I don't understand why my built bot skipped this.
On the last PR (or the one before?) there was also a compile time
warning introduced on all architectures using the net subsystem so clearly something's very wrong with the buildbot and fixing the issue should probably be prioritised to avoid further incidents like this.
Okay, two lessons learned on my end:
- Pushing a branch/tag to git.kernel.org does not make it immediately
available for pulling on a different host, so if I have a script that does something like this:
git push -f sasha-stable my-stable-branch ssh buildbox git fetch sasha-stable
then an updated "my-stable-branch" not appear immediately. There's some sort of a delay on git.kernel.org.
I can confirm this in the same scenario, I saw the pull request email and went to run a merge test and kernel.org kept saying there were no updates for a good minute before the tags showed up.
What happened in my case is that it proceeded with building the previous version, which had no errors :)
- 'git fetch' might not necessarily update tags (I don't quite
understand the logic), I should have used 'git fetch --tags' instead.
'git fetch' never updates tags as per design AFAIK, but 'git remote update' does.
But it did for me, which is why I was puzzled.
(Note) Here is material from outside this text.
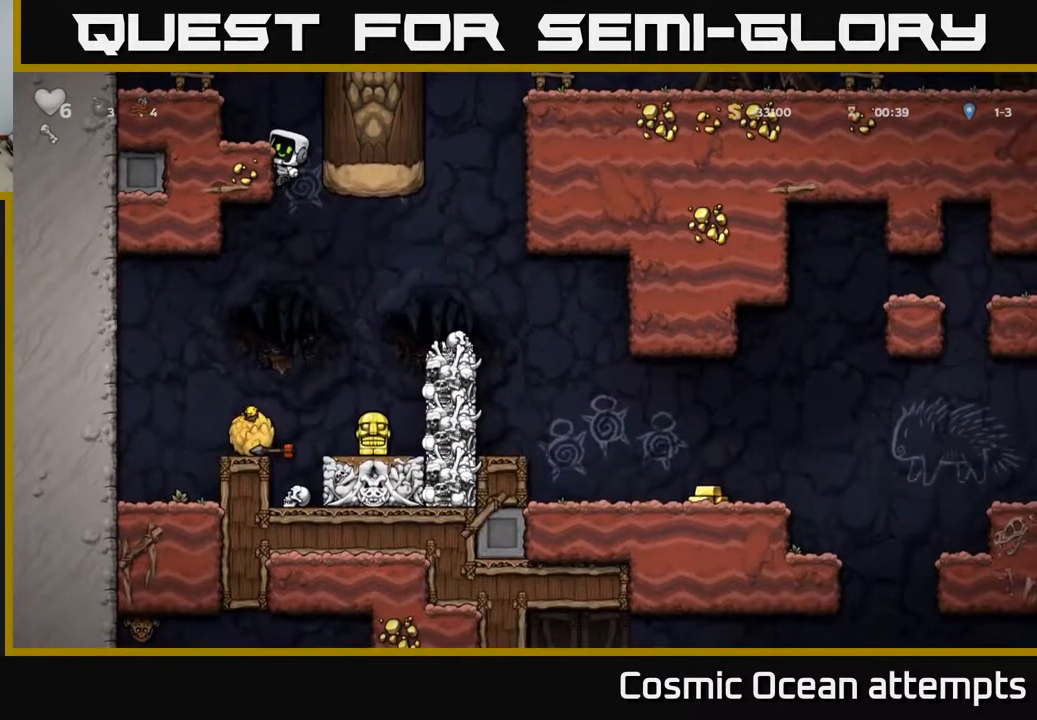
{"dt_ms": 500, "buttons": ["DPAD_DOWN"], "left_stick": "center", "right_stick": "center", "events": []}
Doing a simple git fetch earlier I got:
$ git fetch --all Fetching origin Fetching stable Fetching sstable remote: Counting objects: 1898, done. remote: Compressing objects: 100% (735/735), done. remote: Total 1898 (delta 1581), reused 1472 (delta 1160) Receiving objects: 100% (1898/1898), 331.02 KiB | 10.68 MiB/s, done. Resolving deltas: 100% (1581/1581), completed with 521 local objects.
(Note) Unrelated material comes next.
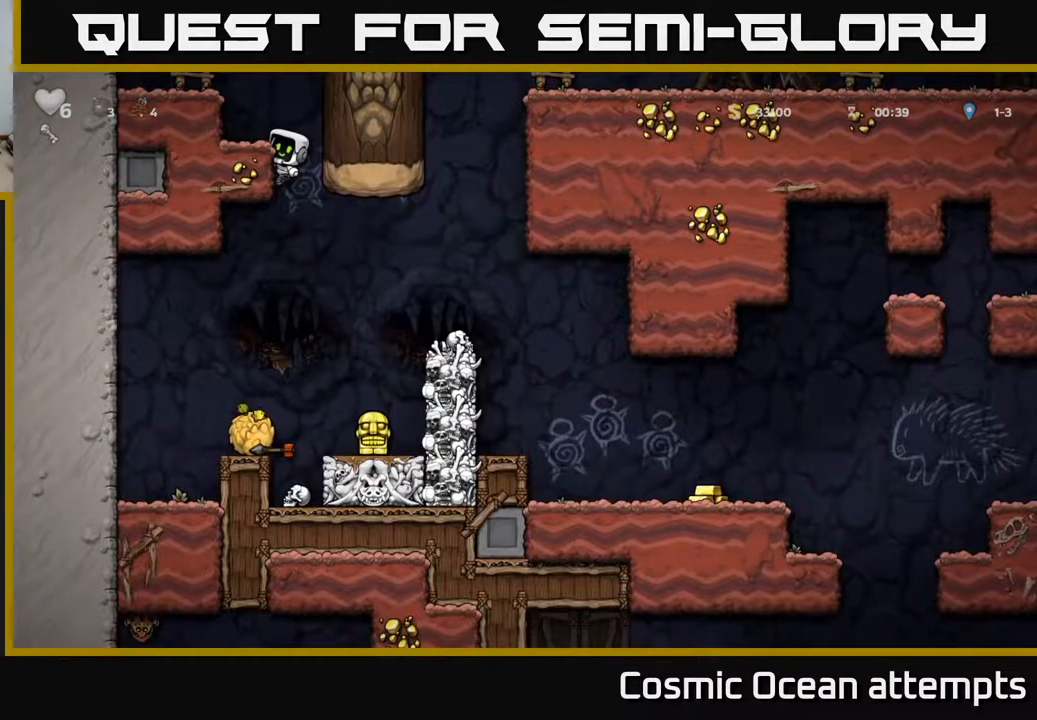
{"dt_ms": 500, "buttons": [], "left_stick": "center", "right_stick": "center", "events": [[317, "A", "down"], [400, "A", "up"], [467, "DPAD_DOWN", "up"]]}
From git://git.kernel.org/pub/scm/linux/kernel/git/sashal/linux-stable
* [new tag] for-greg-4.14-05062018 -> for-greg-4.14-05062018 * [new tag] for-greg-4.16-05062018 -> for-greg-4.16-05062018 * [new tag] for-greg-4.4-05062018 -> for-greg-4.4-05062018 * [new tag] for-greg-4.9-05062018 -> for-greg-4.9-05062018
But then when I added "--tags" it fetch a lot more tags, and actually updated a tag too:
$ git fetch --tags --all Fetching origin Fetching stable Fetching sstable remote: Counting objects: 38176, done. remote: Compressing objects: 100% (9185/9185), done. remote: Total 38176 (delta 33775), reused 32396 (delta 28948) Receiving objects: 100% (38176/38176), 7.64 MiB | 22.04 MiB/s, done. Resolving deltas: 100% (33775/33775), completed with 3782 local objects.
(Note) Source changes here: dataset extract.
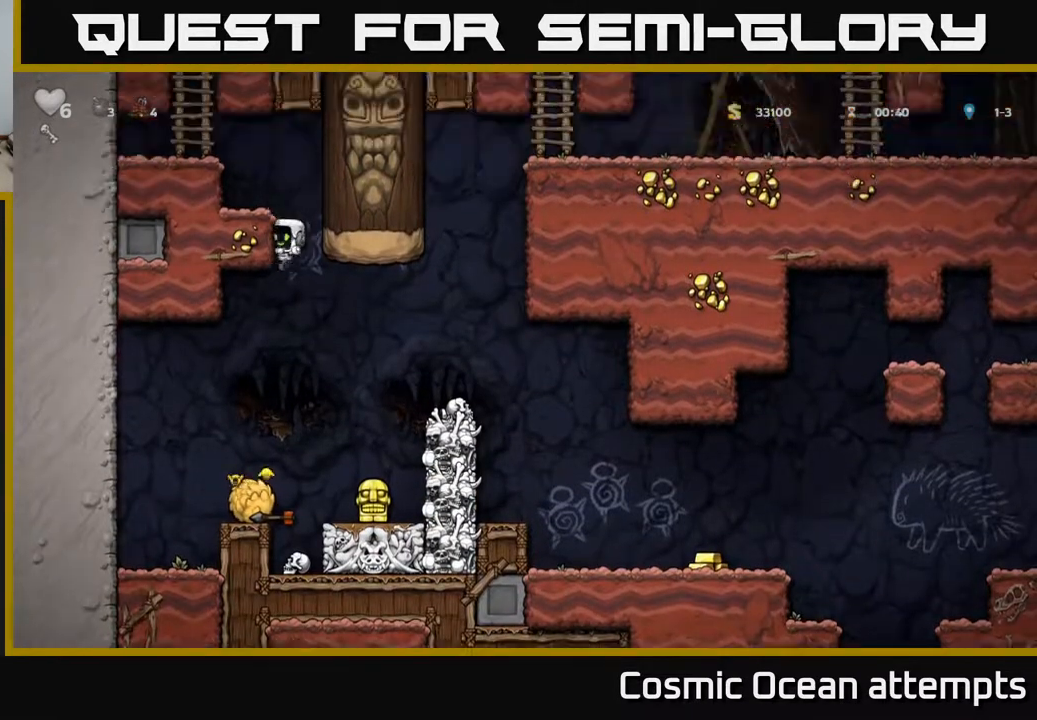
{"dt_ms": 500, "buttons": [], "left_stick": "center", "right_stick": "center", "events": [[100, "DPAD_LEFT", "down"], [183, "DPAD_LEFT", "up"], [233, "A", "down"], [350, "A", "up"]]}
From git://git.kernel.org/pub/scm/linux/kernel/git/sashal/linux-stable
* [new tag] for-greg-3.18-02122017 -> for-greg-3.18-02122017 * [new tag] for-greg-3.18-04022018 -> for-greg-3.18-04022018 * [new tag] for-greg-3.18-04052018 -> for-greg-3.18-04052018 * [new tag] for-greg-3.18-05062018 -> for-greg-3.18-05062018 * [new tag] for-greg-3.18-11122017 -> for-greg-3.18-11122017 * [new tag] for-greg-3.18-14122017 -> for-greg-3.18-14122017 * [new tag] for-greg-3.18-15042018 -> for-greg-3.18-15042018 * [new tag] for-greg-3.18-20122017 -> for-greg-3.18-20122017 * [new tag] for-greg-3.18-23022018 -> for-greg-3.18-23022018 * [new tag] for-greg-3.18-26042018 -> for-greg-3.18-26042018 * [new tag] for-greg-3.18-28012018 -> for-greg-3.18-28012018 * [new tag] for-greg-4.14-02122017 -> for-greg-4.14-02122017 * [new tag] for-greg-4.14-04022018 -> for-greg-4.14-04022018 * [new tag] for-greg-4.14-04052018 -> for-greg-4.14-04052018 t [tag update] for-greg-4.14-04062018 -> for-greg-4.14-04062018 [...]
So I *thought* that git fetch was working right, but really it wasn't the case.